Do this: Extract each of the lines below that contains the string "instances", copying each one in full. Treat the match as case-sensitive.
'''
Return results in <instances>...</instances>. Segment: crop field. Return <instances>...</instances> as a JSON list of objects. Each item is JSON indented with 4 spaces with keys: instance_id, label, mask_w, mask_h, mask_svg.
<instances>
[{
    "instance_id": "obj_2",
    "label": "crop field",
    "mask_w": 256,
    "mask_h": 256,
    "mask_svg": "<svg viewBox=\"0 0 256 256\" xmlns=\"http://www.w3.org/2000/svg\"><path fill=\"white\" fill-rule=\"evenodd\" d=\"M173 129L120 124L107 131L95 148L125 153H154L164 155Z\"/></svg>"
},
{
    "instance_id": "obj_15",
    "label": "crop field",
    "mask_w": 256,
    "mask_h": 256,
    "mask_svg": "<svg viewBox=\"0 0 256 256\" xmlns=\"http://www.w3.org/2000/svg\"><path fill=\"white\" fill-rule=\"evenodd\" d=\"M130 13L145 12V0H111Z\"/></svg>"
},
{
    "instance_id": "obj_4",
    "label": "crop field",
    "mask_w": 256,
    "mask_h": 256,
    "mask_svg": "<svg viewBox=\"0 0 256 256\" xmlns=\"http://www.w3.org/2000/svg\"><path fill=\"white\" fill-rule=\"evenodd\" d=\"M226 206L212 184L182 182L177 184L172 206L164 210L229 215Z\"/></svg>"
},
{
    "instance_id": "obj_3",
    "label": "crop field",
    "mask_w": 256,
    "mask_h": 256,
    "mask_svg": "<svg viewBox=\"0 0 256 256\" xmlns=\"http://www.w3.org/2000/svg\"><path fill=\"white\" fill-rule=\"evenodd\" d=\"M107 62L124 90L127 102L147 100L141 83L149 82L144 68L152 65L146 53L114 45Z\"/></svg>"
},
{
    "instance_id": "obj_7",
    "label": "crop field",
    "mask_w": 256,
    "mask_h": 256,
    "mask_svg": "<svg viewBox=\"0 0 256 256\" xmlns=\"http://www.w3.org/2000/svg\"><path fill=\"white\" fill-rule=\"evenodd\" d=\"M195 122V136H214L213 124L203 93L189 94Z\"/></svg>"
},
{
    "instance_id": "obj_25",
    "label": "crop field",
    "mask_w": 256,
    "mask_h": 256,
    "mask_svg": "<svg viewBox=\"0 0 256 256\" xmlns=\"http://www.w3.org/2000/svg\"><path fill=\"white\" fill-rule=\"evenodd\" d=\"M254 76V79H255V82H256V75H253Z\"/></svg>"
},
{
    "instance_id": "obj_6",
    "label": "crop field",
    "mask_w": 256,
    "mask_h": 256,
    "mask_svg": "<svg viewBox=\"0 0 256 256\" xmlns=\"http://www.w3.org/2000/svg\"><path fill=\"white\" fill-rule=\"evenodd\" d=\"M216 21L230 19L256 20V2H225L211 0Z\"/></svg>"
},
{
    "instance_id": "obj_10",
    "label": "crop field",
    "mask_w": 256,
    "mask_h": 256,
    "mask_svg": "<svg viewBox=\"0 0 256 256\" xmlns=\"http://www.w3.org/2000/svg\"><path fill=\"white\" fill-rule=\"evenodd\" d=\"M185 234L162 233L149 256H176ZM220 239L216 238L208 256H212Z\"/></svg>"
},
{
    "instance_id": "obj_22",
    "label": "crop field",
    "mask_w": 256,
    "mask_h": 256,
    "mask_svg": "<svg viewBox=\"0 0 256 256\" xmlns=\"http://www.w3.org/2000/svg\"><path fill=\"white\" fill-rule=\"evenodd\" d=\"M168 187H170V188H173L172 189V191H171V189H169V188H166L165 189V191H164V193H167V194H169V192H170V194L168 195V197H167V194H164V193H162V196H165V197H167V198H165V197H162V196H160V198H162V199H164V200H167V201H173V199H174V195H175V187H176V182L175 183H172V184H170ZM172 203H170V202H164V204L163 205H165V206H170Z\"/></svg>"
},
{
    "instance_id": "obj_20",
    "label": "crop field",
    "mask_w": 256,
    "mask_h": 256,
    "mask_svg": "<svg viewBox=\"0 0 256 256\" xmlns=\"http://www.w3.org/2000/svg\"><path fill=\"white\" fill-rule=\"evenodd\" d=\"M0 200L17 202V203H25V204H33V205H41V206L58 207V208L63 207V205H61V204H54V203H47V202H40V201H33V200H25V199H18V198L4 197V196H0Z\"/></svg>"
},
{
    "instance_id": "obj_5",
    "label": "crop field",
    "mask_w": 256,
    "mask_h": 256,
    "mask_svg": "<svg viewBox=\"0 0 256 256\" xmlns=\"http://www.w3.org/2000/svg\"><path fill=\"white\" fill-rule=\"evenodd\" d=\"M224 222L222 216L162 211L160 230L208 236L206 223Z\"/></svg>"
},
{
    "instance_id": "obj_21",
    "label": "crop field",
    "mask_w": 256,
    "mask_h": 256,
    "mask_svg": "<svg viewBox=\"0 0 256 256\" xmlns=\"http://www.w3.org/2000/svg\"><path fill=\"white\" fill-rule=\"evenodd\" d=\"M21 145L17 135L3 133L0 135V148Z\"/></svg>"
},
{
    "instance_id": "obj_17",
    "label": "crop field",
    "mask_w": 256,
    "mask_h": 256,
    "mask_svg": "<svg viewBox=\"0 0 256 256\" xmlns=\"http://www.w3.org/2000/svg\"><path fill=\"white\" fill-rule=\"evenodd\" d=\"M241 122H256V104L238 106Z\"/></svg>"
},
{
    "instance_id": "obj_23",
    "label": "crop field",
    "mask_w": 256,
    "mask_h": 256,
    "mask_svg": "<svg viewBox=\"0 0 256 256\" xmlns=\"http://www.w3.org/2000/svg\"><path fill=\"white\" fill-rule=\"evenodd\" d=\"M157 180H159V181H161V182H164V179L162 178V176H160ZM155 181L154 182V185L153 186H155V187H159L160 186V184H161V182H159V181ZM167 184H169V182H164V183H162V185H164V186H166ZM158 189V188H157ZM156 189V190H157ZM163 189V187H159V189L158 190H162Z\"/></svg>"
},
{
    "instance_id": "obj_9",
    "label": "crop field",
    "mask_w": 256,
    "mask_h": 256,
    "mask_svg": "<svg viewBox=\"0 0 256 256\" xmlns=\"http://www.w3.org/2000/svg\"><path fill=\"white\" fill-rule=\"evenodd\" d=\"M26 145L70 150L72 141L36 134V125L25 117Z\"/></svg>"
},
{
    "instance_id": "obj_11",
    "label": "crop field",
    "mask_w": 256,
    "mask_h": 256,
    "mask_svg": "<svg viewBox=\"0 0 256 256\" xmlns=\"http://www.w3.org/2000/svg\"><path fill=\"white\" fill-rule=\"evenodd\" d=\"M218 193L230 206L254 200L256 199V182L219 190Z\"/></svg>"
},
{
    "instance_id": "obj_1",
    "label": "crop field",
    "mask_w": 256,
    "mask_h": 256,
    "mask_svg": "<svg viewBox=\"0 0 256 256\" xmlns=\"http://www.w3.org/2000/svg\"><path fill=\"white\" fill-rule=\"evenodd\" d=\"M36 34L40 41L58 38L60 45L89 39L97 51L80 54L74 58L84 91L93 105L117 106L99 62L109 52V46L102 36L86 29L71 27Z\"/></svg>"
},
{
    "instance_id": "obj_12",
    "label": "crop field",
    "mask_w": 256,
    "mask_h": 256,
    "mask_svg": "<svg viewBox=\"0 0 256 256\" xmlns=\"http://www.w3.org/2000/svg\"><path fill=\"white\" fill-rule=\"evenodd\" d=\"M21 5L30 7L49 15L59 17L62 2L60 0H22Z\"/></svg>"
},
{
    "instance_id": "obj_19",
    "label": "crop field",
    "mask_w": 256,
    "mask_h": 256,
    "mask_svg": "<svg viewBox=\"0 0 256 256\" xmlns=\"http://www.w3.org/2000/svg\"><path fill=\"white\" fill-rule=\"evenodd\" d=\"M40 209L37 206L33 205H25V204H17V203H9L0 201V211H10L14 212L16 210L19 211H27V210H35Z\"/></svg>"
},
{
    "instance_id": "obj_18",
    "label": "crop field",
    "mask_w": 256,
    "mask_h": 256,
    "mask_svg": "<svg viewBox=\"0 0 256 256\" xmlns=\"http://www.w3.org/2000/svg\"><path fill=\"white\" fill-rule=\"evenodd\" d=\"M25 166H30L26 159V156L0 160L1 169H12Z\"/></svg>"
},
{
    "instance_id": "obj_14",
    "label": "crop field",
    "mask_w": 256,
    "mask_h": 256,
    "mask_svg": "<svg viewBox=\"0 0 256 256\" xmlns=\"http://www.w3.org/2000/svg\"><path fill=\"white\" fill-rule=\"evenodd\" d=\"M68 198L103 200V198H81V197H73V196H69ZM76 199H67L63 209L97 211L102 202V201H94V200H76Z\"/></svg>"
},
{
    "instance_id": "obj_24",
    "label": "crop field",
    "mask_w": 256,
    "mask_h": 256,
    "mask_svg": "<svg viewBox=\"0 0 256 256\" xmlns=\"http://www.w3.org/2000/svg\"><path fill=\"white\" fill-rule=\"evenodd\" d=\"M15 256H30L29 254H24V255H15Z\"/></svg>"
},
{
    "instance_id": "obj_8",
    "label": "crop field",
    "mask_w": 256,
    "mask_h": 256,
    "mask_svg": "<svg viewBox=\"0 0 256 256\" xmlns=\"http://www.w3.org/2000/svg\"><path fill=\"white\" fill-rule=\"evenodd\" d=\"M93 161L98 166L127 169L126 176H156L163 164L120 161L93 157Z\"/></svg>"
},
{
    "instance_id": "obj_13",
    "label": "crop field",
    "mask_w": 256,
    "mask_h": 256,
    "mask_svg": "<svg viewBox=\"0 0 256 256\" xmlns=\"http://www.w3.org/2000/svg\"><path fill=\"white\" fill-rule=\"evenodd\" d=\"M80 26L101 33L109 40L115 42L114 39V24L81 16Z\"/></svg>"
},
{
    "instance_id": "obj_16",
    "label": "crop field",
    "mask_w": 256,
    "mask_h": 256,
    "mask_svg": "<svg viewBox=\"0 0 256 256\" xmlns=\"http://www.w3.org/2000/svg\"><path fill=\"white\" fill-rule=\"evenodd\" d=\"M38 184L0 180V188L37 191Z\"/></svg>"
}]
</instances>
'''
Solution:
Return results in <instances>...</instances>. Segment: crop field. Return <instances>...</instances> as a JSON list of objects. Each item is JSON indented with 4 spaces with keys: instance_id, label, mask_w, mask_h, mask_svg.
<instances>
</instances>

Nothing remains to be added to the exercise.